For those of you who aren’t stirred from bed in the small hours to learn data science, you might have missed that March 5th was international open data day. There are hundreds of local events around the world; I was lucky enough to attend DC’s Open Data Day Hackathon. I met a bunch of great people doing noble things with data who taught me a crap-ton (scientific term) and also validated my love for data science and how much I’ve learned since beginning my journey almost two years ago. Here is a quick rundown of what I learned and some helpful links so that you can find out more, too. Being that it is an Open Data event, everything was well documented on the hackathon hackpad.

Introduction to Open Data

Eric Mill gave an really nice overview of what JSON is how to use APIs to access the JSON and thus, the data the website is conveying. Though many APIs are open and documented, many are not. Eric gave some tips on how to access that data, too.

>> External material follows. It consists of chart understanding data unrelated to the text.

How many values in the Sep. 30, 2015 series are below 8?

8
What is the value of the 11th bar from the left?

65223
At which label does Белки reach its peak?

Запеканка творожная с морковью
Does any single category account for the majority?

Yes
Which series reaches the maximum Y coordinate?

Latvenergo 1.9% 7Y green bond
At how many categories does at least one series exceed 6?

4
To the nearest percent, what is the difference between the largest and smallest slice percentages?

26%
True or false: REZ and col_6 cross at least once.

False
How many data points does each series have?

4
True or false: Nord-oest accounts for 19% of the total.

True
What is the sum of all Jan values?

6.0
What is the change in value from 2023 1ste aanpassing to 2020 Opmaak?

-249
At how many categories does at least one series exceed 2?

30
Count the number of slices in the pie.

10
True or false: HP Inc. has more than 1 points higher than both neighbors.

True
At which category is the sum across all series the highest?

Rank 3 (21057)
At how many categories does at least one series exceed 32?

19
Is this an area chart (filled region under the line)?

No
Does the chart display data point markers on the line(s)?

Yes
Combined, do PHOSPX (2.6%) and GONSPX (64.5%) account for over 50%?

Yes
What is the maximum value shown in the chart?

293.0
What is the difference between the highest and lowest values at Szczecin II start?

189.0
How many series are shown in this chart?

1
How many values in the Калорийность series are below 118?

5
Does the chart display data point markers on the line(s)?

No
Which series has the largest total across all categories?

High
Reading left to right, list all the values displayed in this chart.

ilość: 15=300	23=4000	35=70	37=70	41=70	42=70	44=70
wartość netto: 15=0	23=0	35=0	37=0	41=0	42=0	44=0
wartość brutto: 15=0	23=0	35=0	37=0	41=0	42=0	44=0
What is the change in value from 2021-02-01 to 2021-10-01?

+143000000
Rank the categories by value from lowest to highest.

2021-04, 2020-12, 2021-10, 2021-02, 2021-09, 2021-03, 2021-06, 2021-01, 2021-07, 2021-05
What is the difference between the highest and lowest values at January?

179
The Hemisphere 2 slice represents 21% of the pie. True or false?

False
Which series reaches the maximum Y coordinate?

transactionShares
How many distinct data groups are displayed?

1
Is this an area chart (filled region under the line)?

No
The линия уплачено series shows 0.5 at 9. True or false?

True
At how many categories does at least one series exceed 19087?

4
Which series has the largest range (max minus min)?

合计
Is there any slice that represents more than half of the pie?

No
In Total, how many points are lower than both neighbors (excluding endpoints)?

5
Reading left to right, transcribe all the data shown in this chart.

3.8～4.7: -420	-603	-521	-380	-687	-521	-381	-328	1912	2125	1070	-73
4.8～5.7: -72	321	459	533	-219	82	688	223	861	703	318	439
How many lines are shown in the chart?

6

This session really opened my eyes to how to access that previously unusable data that was hidden in plain sight in the text of websites.

Data Science Primer

This was one of the highlights for me - A couple of NIST Data Scientists, Pri Oberoi and Star Ying, gave a presentation and walkthrough on how to use k-means clustering to identify groupings in your data. The data and jupyter notebook is available on github.

I will definitely be using this in my journey to better detect and remediate compromised user accounts at Comcast.

Hackathon

I joined a group that was working to use data science to identify Opioid overuse. Though I didn’t add much (the group was filled with some really really smart people), I was able to visualize the data using R and share some of those techniques with the team.

Intro to D3 Visualizations

The last session and probably my favorite was a tutorial on building out a D3 Visualization. Chris Given walked a packed house through building a D3 viz step-by-step, giving some background on why things work they work and showing some great resources.

I am particularly proud of the results (though I only followed his instruction to build this).

Closing

I also attended 2 sessions about using the command line that totally demystified the shell prompt. All in all, it was a great two days! I will definitely be back next year (unless I can convince someone to do one in Philly).